**Written task**
Change "chart" to "graph" in the data from the line containing "How many series are shown in this chart?" through the end of the data, keeping everything else the same. Leave the pictures out of your answer.

**Source material**
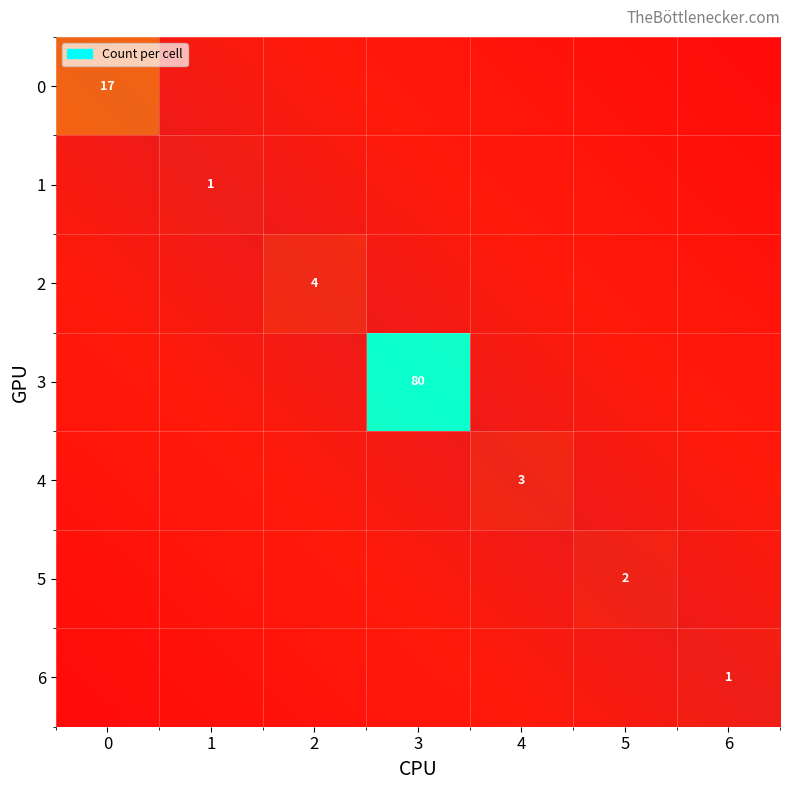

What is the difference between the maximum and minimum values in the 1 series?

1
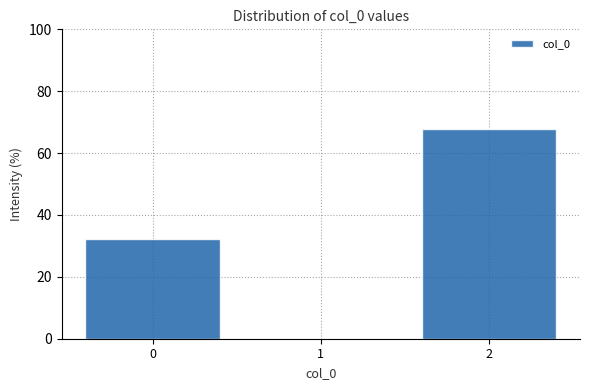

Reading left to right, list all the values displayed in this chart.

0=32.3	1=0.0	2=67.7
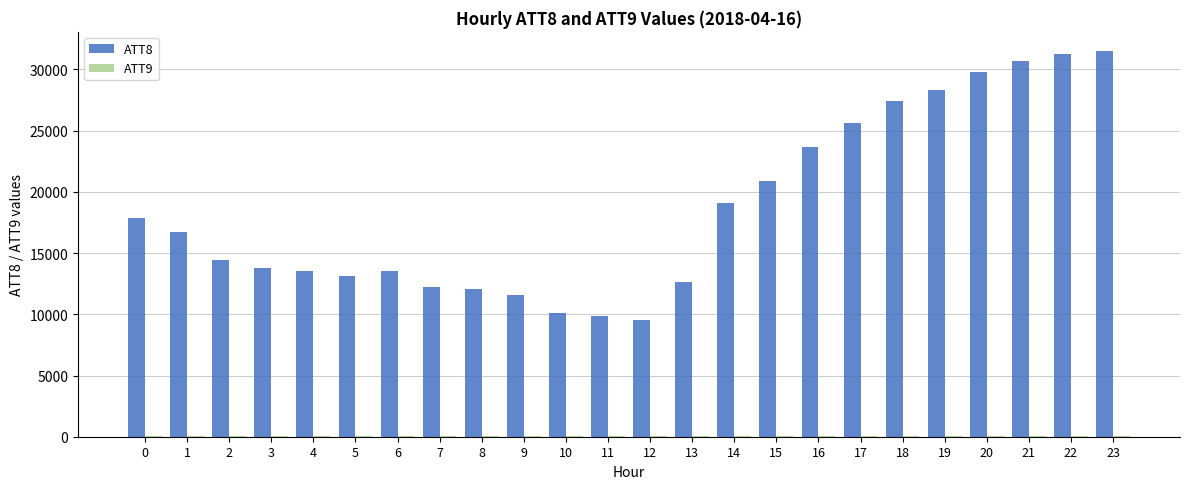

Count the number of data series in this chart.

2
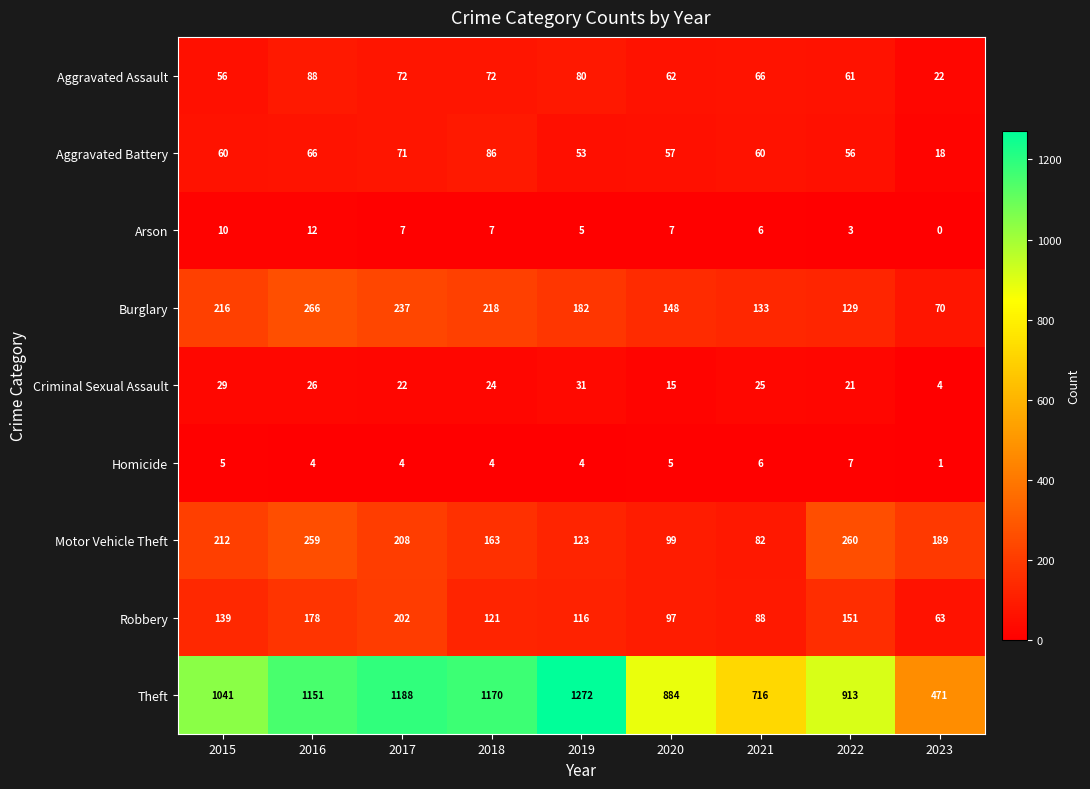

Between 2018 and 2021, which series saw the biggest shift?

Theft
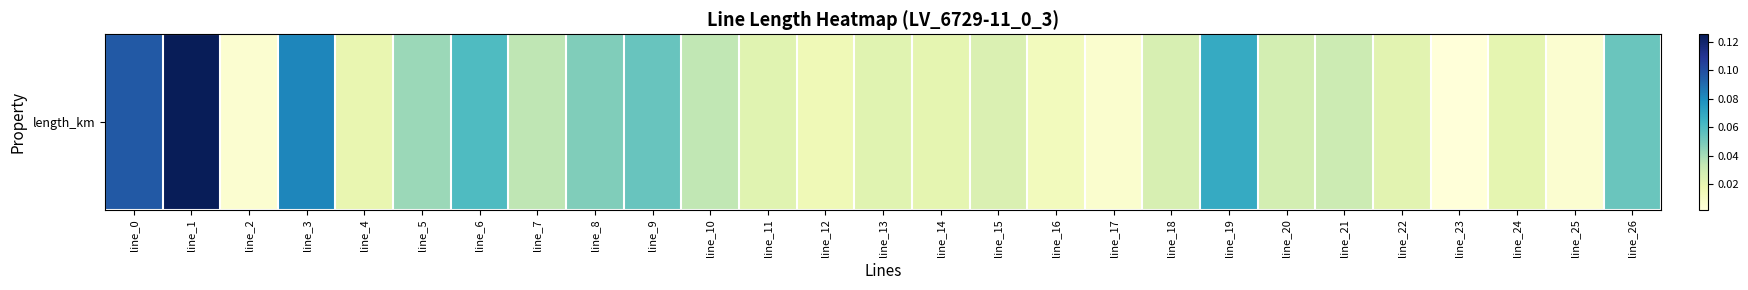

How many distinct data groups are displayed?

1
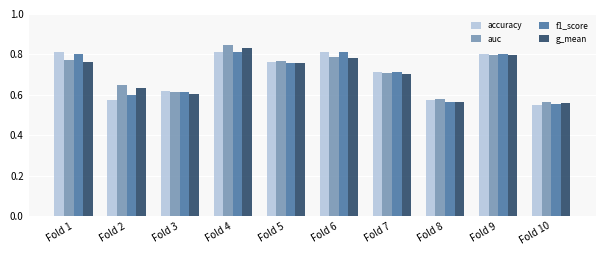

How many series are shown in this chart?

4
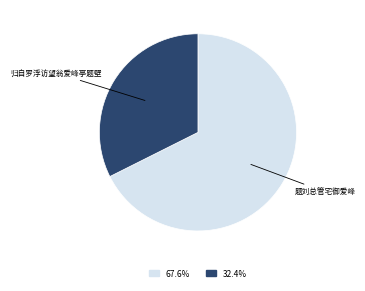

How many slices are in this pie chart?

2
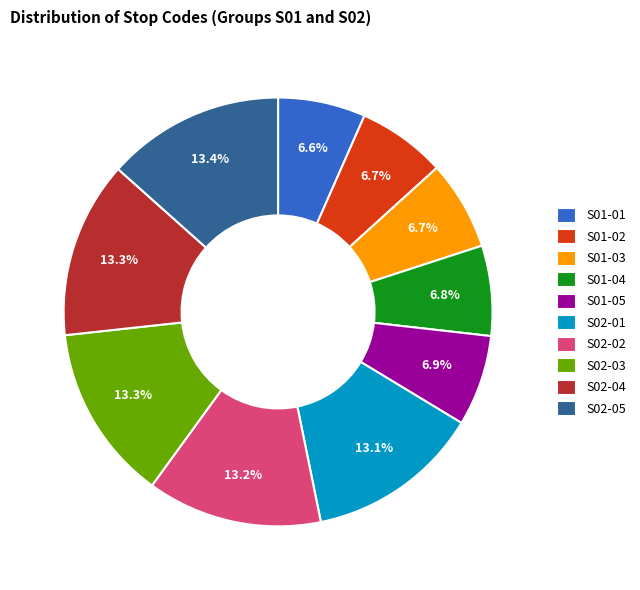

To the nearest percent, what portion does S02-05 represent?

13%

**Exercise response**
How many series are shown in this graph?

4

How many slices are in this pie graph?

2

To the nearest percent, what portion does S02-05 represent?

13%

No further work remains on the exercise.